What Are Microservices
At the beginning we all start building an application. Then some part of it takes off and before you know it you are throwing new pieces on the original application until it becomes unweildy. Thus is born the Monolith. In time your system gets large, cumbersome, and hard to maintain. Then you hear about microservices (or maybe you started that way because it was in fashion when you started development) and start building them. But in developing microservices we can often forget about what they are and why we are doing it. It’s not because it’s the cool thing to do nor is it the easiest thing to do (quite the opposite) but it’s a smart thing to do.
This is a very valid question. Many people can talk about the ease of creating and maintaining a Monolithic application. In a way you have just one thing you need to manage that may live on only a few servers. But as the Monolith grows over time it gets larger and more internally complex over time. Soon your little baby monolith that was easy to manage and deploy becomes cumbersome and unwieldy.
Then you begin to long for the simple days where a large regression suite doesn’t need to be run on the smallest changes, or worrying if your server is going to have enough power to handle it. Maintenance becomes a nightmare, team management becomes a pain, and you move slowly.
The solution, break things up into independently releasable pieces of software. Which is where microservices come in.
But what is a Microservice?
If you do a search on Google you will find a ton of different videos, articles, tweets about microservices and what they are and how to implement them. But I feel like this quote by Sam Newman strikes at the core of what they are:
Microservices are small, autonomous services that work together
What I like about this definition is how broad it is. Most people assume a microservice is an API endpoint that communicates via HTTP. To view microservices from that lense is very limited. A microservice could be a worker sitting on the end of a queue, a process listening to an event on OTP, or an AWS Lambda function watching for a file drop on S3.
Essentially it boils down to breaking functionality into smaller and smaller pieces that can be deployed without affecting other services. The autonomous part is key here. By being autonomous we can have smaller groups of people working on updates that can be deployed on their own terms. Moving in this direction you can eventually hit a continuous delivery model which allows for patches and features to go live as fast as possible.
Where To Next?
We are far from having a fully implemented microservice architecture. We have done the first phase which Martin Fowler calls the “Strangler App” phase. That is wrapping an existing project in microservices as you slowly replace bits and pieces of it. This is accomplished by developing microservices and slowly replacing the monolith.
But how do you get started? First you need to start thinking of what “domain” an application or service might serve. A domain is quite simply a logical grouping of data that represents a specific function of a business. These in turn can have subdomains that help construct the underlying Domain. “Billing” for instance can be considered a domain with subdomains of “Payment Methods” and “Billing Addresses” as subdomains. By understanding what domain we are serving we can better understand how we draw the lines between them. Drawing the lines starts the process of decoupling the application from one another which allows us to independently release products without fear of impacting others (as long as your contract doesn’t change).
In a monolith it is very easy to just join tables and jump through different domains to get what you need. But in a microservice world you need to establish who owns what. A good practice is to imagine you can’t do joins on tables. How do you communicate? Who owns what?

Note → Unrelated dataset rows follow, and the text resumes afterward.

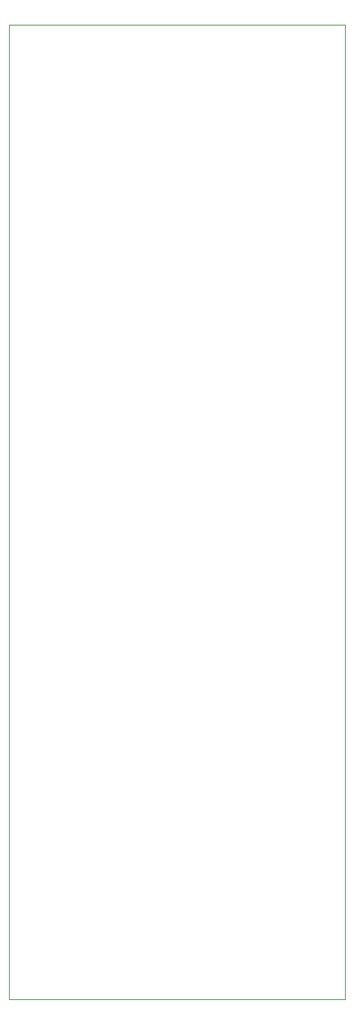
<source format=gbr>
%TF.GenerationSoftware,KiCad,Pcbnew,(6.0.4-0)*%
%TF.CreationDate,2022-12-20T09:13:06-08:00*%
%TF.ProjectId,reverb_v2,72657665-7262-45f7-9632-2e6b69636164,rev?*%
%TF.SameCoordinates,Original*%
%TF.FileFunction,Profile,NP*%
%FSLAX46Y46*%
G04 Gerber Fmt 4.6, Leading zero omitted, Abs format (unit mm)*
G04 Created by KiCad (PCBNEW (6.0.4-0)) date 2022-12-20 09:13:06*
%MOMM*%
%LPD*%
G01*
G04 APERTURE LIST*
%TA.AperFunction,Profile*%
%ADD10C,0.050000*%
%TD*%
G04 APERTURE END LIST*
D10*
X178000000Y-40000000D02*
X140000000Y-40000000D01*
X140000000Y-40000000D02*
X140000000Y-150000000D01*
X140000000Y-150000000D02*
X178000000Y-150000000D01*
X178000000Y-150000000D02*
X178000000Y-40000000D01*
M02*

</source>
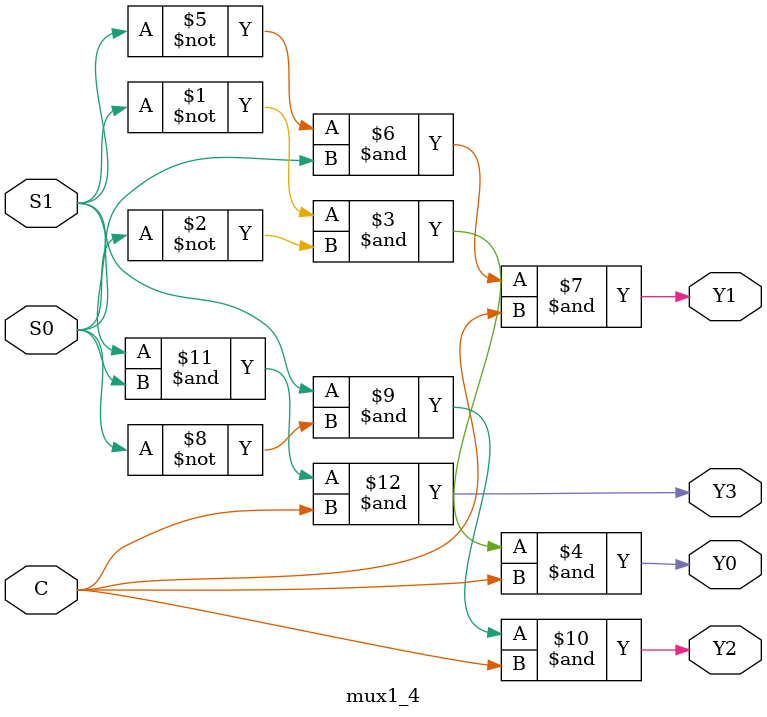
<source format=v>
`timescale 1ns / 1ps


module mux1_4(
    input S0,S1,C,
    output Y0,Y1,Y2,Y3
    );
    
    assign Y0 = ~S1&~S0&C;
    assign Y1 = ~S1&S0&C;
    assign Y2 = S1&~S0&C;
    assign Y3 = S1&S0&C;
    
endmodule

</source>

Eventually you are supposed to be able to break up your monolithic database as well so that each microservice has its own database in order to properly represent the data. This allows us to use the “right tools for the right job” instead of sticking to specific languages all using a MySQL Database. We could instead build an API that’s job is to deliver highly available content through Redis or a worker that pulls information from a Mongo document store.
How can we make it better?
One of the best ways to make microservices work is to build “shippable” code. What does this mean?

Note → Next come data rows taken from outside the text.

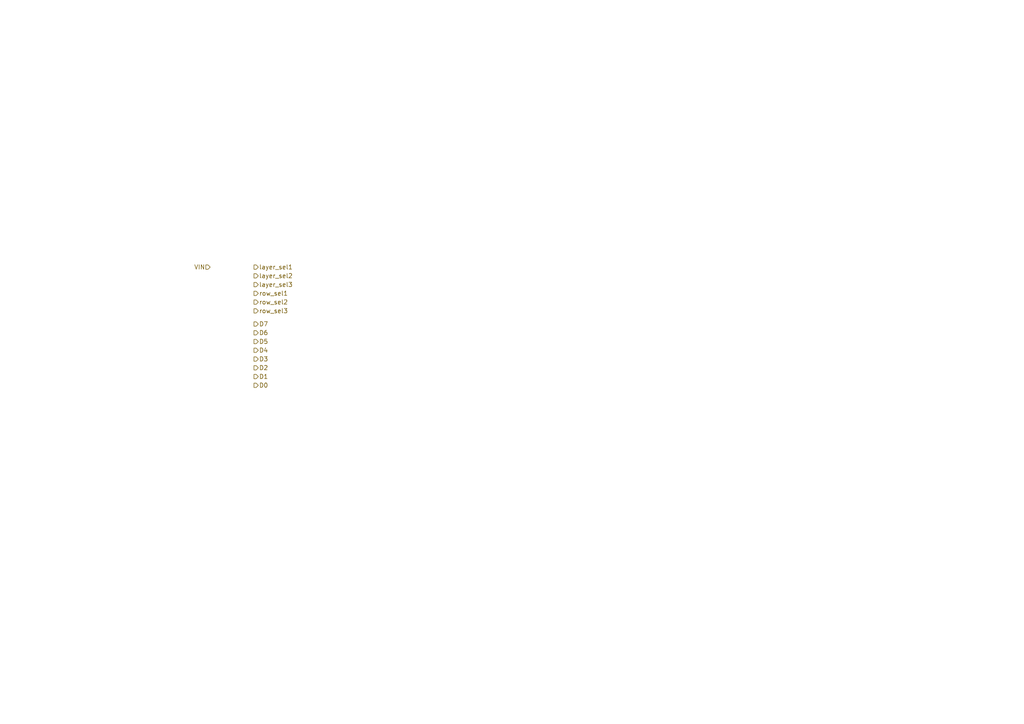
<source format=kicad_sch>
(kicad_sch (version 20230121) (generator eeschema)

  (uuid def199ce-c15d-4cd7-8b9f-e7945b58b6ba)

  (paper "A4")

  


  (hierarchical_label "row_sel1" (shape output) (at 73.66 85.09 0) (fields_autoplaced)
    (effects (font (size 1.27 1.27)) (justify left))
    (uuid 02df2510-13a6-4731-9adc-8f9b1e491e83)
  )
  (hierarchical_label "VIN" (shape input) (at 60.96 77.47 180) (fields_autoplaced)
    (effects (font (size 1.27 1.27)) (justify right))
    (uuid 2ab39862-d8a1-40fc-bd58-5ed30add2287)
  )
  (hierarchical_label "D0" (shape output) (at 73.66 111.76 0) (fields_autoplaced)
    (effects (font (size 1.27 1.27)) (justify left))
    (uuid 3d6d3b22-9c24-42a9-8656-ad259729b3b0)
  )
  (hierarchical_label "layer_sel2" (shape output) (at 73.66 80.01 0) (fields_autoplaced)
    (effects (font (size 1.27 1.27)) (justify left))
    (uuid 6a614e97-1726-407d-9176-fdced444e540)
  )
  (hierarchical_label "layer_sel3" (shape output) (at 73.66 82.55 0) (fields_autoplaced)
    (effects (font (size 1.27 1.27)) (justify left))
    (uuid 805c505e-8806-4c60-a041-635cd9778150)
  )
  (hierarchical_label "D4" (shape output) (at 73.66 101.6 0) (fields_autoplaced)
    (effects (font (size 1.27 1.27)) (justify left))
    (uuid 8c29d334-cf46-4d96-8655-2919433aa7fa)
  )
  (hierarchical_label "D3" (shape output) (at 73.66 104.14 0) (fields_autoplaced)
    (effects (font (size 1.27 1.27)) (justify left))
    (uuid 8c49b214-991a-4a54-8b04-80a4a498d3b8)
  )
  (hierarchical_label "row_sel3" (shape output) (at 73.66 90.17 0) (fields_autoplaced)
    (effects (font (size 1.27 1.27)) (justify left))
    (uuid 8d04dd16-9f35-44df-b329-e0b2032dd9d3)
  )
  (hierarchical_label "D2" (shape output) (at 73.66 106.68 0) (fields_autoplaced)
    (effects (font (size 1.27 1.27)) (justify left))
    (uuid b054a827-cd06-4996-b939-613b45874a74)
  )
  (hierarchical_label "D7" (shape output) (at 73.66 93.98 0) (fields_autoplaced)
    (effects (font (size 1.27 1.27)) (justify left))
    (uuid b0dc9c43-261c-4044-a94a-08bcf487e3ed)
  )
  (hierarchical_label "row_sel2" (shape output) (at 73.66 87.63 0) (fields_autoplaced)
    (effects (font (size 1.27 1.27)) (justify left))
    (uuid b3492283-cf07-42fb-b964-60fb03004380)
  )
  (hierarchical_label "layer_sel1" (shape output) (at 73.66 77.47 0) (fields_autoplaced)
    (effects (font (size 1.27 1.27)) (justify left))
    (uuid bd086069-a9fc-4d17-b674-f6d4117e3a5a)
  )
  (hierarchical_label "D1" (shape output) (at 73.66 109.22 0) (fields_autoplaced)
    (effects (font (size 1.27 1.27)) (justify left))
    (uuid d02577f1-a50a-4fd3-aff7-81e5a8e64beb)
  )
  (hierarchical_label "D5" (shape output) (at 73.66 99.06 0) (fields_autoplaced)
    (effects (font (size 1.27 1.27)) (justify left))
    (uuid d96dac26-db05-4a01-84e2-89952432e7f6)
  )
  (hierarchical_label "D6" (shape output) (at 73.66 96.52 0) (fields_autoplaced)
    (effects (font (size 1.27 1.27)) (justify left))
    (uuid f116072f-98a0-4c27-91f9-35a7bf1ce042)
  )
)

</source>
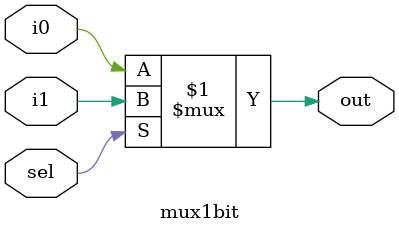
<source format=v>
module mux1bit (
    output out,
    input i0,
    input i1,
    input sel
);

    assign out = sel ? i1 : i0;

endmodule

</source>
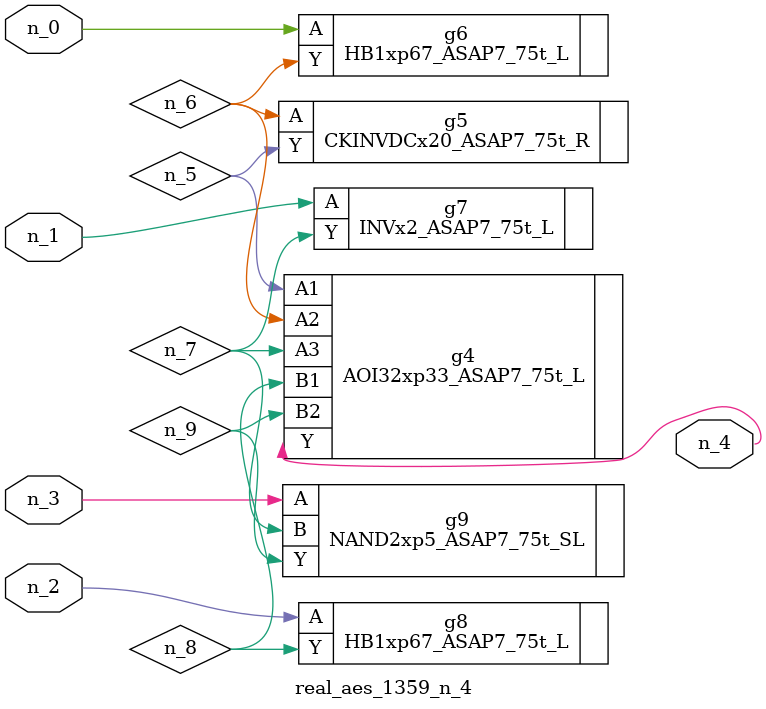
<source format=v>
module real_aes_1359_n_4 (n_0, n_3, n_2, n_1, n_4);
input n_0;
input n_3;
input n_2;
input n_1;
output n_4;
wire n_5;
wire n_7;
wire n_8;
wire n_6;
wire n_9;
HB1xp67_ASAP7_75t_L g6 ( .A(n_0), .Y(n_6) );
INVx2_ASAP7_75t_L g7 ( .A(n_1), .Y(n_7) );
HB1xp67_ASAP7_75t_L g8 ( .A(n_2), .Y(n_8) );
NAND2xp5_ASAP7_75t_SL g9 ( .A(n_3), .B(n_7), .Y(n_9) );
AOI32xp33_ASAP7_75t_L g4 ( .A1(n_5), .A2(n_6), .A3(n_7), .B1(n_8), .B2(n_9), .Y(n_4) );
CKINVDCx20_ASAP7_75t_R g5 ( .A(n_6), .Y(n_5) );
endmodule
</source>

Well for starters we need to make sure through a series of tests that your code does what it’s supposed to do. That means from unit tests to integration tests we need to have confidence that it works. We will also need to know if it breaks and “contracts” or existing communication lines between other products. This kind of contract verification can be done through testing frameworks like Pact.

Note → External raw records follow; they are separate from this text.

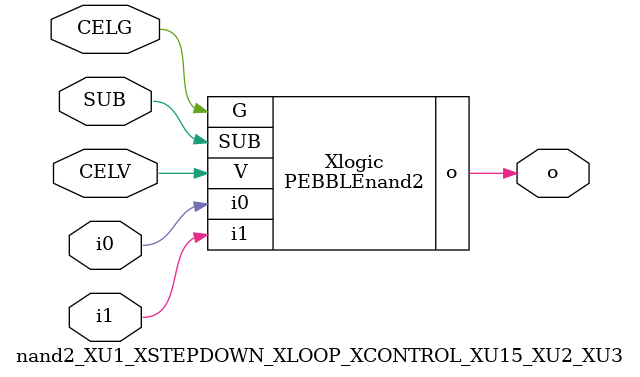
<source format=v>



module PEBBLEnand2 ( o, G, SUB, V, i0, i1 );

  input i0;
  input V;
  input i1;
  input G;
  output o;
  input SUB;
endmodule

//Celera Confidential Do Not Copy nand2_XU1_XSTEPDOWN_XLOOP_XCONTROL_XU15_XU2_XU3
//Celera Confidential Symbol Generator
//5V NAND2
module nand2_XU1_XSTEPDOWN_XLOOP_XCONTROL_XU15_XU2_XU3 (CELV,CELG,i0,i1,o,SUB);
input CELV;
input CELG;
input i0;
input i1;
input SUB;
output o;

//Celera Confidential Do Not Copy nand2
PEBBLEnand2 Xlogic(
.V (CELV),
.i0 (i0),
.i1 (i1),
.o (o),
.SUB (SUB),
.G (CELG)
);
//,diesize,PEBBLEnand2

//Celera Confidential Do Not Copy Module End
//Celera Schematic Generator
endmodule

</source>
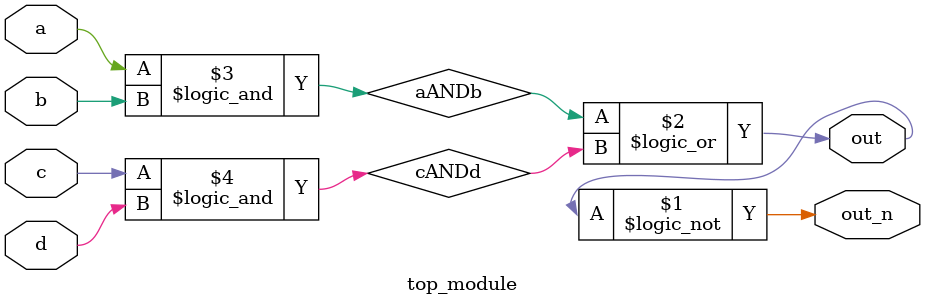
<source format=v>
/*
Declaring wires
The circuits so far have been simple enough that the outputs are simple functions of the inputs.
As circuits become more complex, you will need wires to connect internal components together. 
When you need to use a wire, you should declare it in the body of the module, somewhere before it is first used. 
(In the future, you will encounter more types of signals and variables that are also declared the same way, but for now, we'll start with a signal of type wire).

Create two intermediate wires (named anything you want) to connect the AND and OR gates together. 
Note that the wire that feeds the NOT gate is really wire out, so you do not necessarily need to declare a third wire here. 
Notice how wires are driven by exactly one source (output of a gate), but can feed multiple inputs.
*/


`default_nettype none
module top_module(
    input a,
    input b,
    input c,
    input d,
    output out,
    output out_n   );

    wire aANDb;
    wire cANDd;

    assign out_n = !out;
    assign out = aANDb || cANDd;
    assign aANDb = a && b;
    assign cANDd = c && d;
    

endmodule
</source>
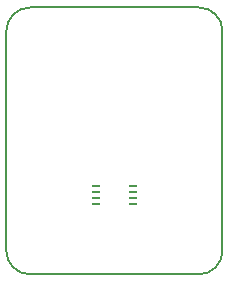
<source format=gbr>
G04 #@! TF.GenerationSoftware,KiCad,Pcbnew,5.0.1-33cea8e~68~ubuntu18.10.1*
G04 #@! TF.CreationDate,2018-12-01T22:17:56+02:00*
G04 #@! TF.ProjectId,BRK-VSSOP-8-2.4x2.1-P0.5,42524B2D5653534F502D382D322E3478,v1.0*
G04 #@! TF.SameCoordinates,Original*
G04 #@! TF.FileFunction,Paste,Top*
G04 #@! TF.FilePolarity,Positive*
%FSLAX46Y46*%
G04 Gerber Fmt 4.6, Leading zero omitted, Abs format (unit mm)*
G04 Created by KiCad (PCBNEW 5.0.1-33cea8e~68~ubuntu18.10.1) date la  1. joulukuuta 2018 22.17.56*
%MOMM*%
%LPD*%
G01*
G04 APERTURE LIST*
%ADD10C,0.150000*%
%ADD11R,0.750000X0.250000*%
G04 APERTURE END LIST*
D10*
X52000000Y-70600000D02*
G75*
G02X50000000Y-68600000I0J2000000D01*
G01*
X68300000Y-68600000D02*
G75*
G02X66300000Y-70600000I-2000000J0D01*
G01*
X66300000Y-48000000D02*
G75*
G02X68300000Y-50000000I0J-2000000D01*
G01*
X50000000Y-50000000D02*
G75*
G02X52000000Y-48000000I2000000J0D01*
G01*
X66300000Y-70600000D02*
X52000000Y-70600000D01*
X68300000Y-50000000D02*
X68300000Y-68600000D01*
X52000000Y-48000000D02*
X66300000Y-48000000D01*
X50000000Y-68600000D02*
X50000000Y-50000000D01*
D11*
G04 #@! TO.C,U1*
X57600000Y-63120000D03*
X57600000Y-63620000D03*
X57600000Y-64120000D03*
X57600000Y-64620000D03*
X60700000Y-64620000D03*
X60700000Y-64120000D03*
X60700000Y-63620000D03*
X60700000Y-63120000D03*
G04 #@! TD*
M02*

</source>
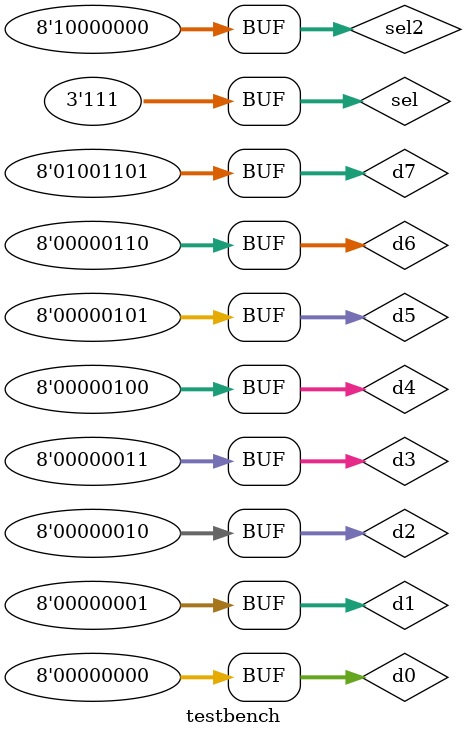
<source format=v>

`timescale 1 ns / 100 ps
module testbench;
	parameter DATA_WIDTH = 8;
	parameter SEL_WIDTH = 3;	//2;
	parameter INPUT_CHANNELS = 8;
    // input and output test signals
    wire  [DATA_WIDTH-1:0] y;
	wire  [DATA_WIDTH-1:0] y2;
	reg   [SEL_WIDTH-1:0] sel;
	reg   [INPUT_CHANNELS-1:0] sel2;
	reg   [DATA_WIDTH-1:0] d0; 
	reg	  [DATA_WIDTH-1:0] d1;
	reg   [DATA_WIDTH-1:0] d2;
	reg   [DATA_WIDTH-1:0] d3;
	reg   [DATA_WIDTH-1:0] d4; 
	reg   [DATA_WIDTH-1:0] d5;
	reg   [DATA_WIDTH-1:0] d6;
	reg   [DATA_WIDTH-1:0] d7;
 
   // creating the instance of the module we want to test
	bn_mux_n_1_generate #(DATA_WIDTH,SEL_WIDTH) bn_mux_n_1_generate (.data({d7,d6,d5,d4,d3,d2,d1,d0}), .sel(sel), .y(y));
	//bn_mux_n_1_generate #(DATA_WIDTH,SEL_WIDTH) bn_mux_n_1_generate (.data({d3,d2,d1,d0}), .sel(sel), .y(y));
	
	bn_selector_n_1_generate #(DATA_WIDTH,INPUT_CHANNELS) bn_selector_n_1_generate (.data({d7,d6,d5,d4,d3,d2,d1,d0}), .sel(sel2), .y(y2));
	
	initial 
        begin
			d0=0; d1=1; d2=2; d3=3; d4=4; d5=5; d6=6; d7=7;
			#5;
            sel = 0;     
			sel2 = 8'b00000001;
			#10;
			repeat (2**SEL_WIDTH-1)	
			begin
				sel=sel+1;
				sel2=sel2<<1;
				#10;
			end
			d7=123;
			#10;
			d7=77;
			#10;
        end
    // do at the beginning of the simulation
    //  print signal values on every change
    initial 
        $monitor("sel=%b sel2=%b d0=%d d1=%d d2=%d d3=%d d4=%d d5=%d d6=%d d7=%d y=%d y2=%d", 
		         sel, sel2, d0, d1, d2, d3, d4, d5, d6, d7, y, y2);
    // do at the beginning of the simulation
    initial 
        $dumpvars;  //iverilog dump init
endmodule

</source>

Once everything builds and we are confident that the code works we will need to make it portable. This is most often done in the industry through the use of containers. This provides a level of abstraction that allows our code to work the same on every machine. By building and pushing a container we can be confident that your API will work on your machine as well as in production with minor configurations for that environment.
Once this is implemented you can have confidence that what you have will work in production so you can implement continuous delivery as well as a failsafe rollback mechanism that allows you to come in and write a bugfix in the morning and push it before standup. And if it goes wrong just roll it back to the way it was in the morning and have it fixed before you go home.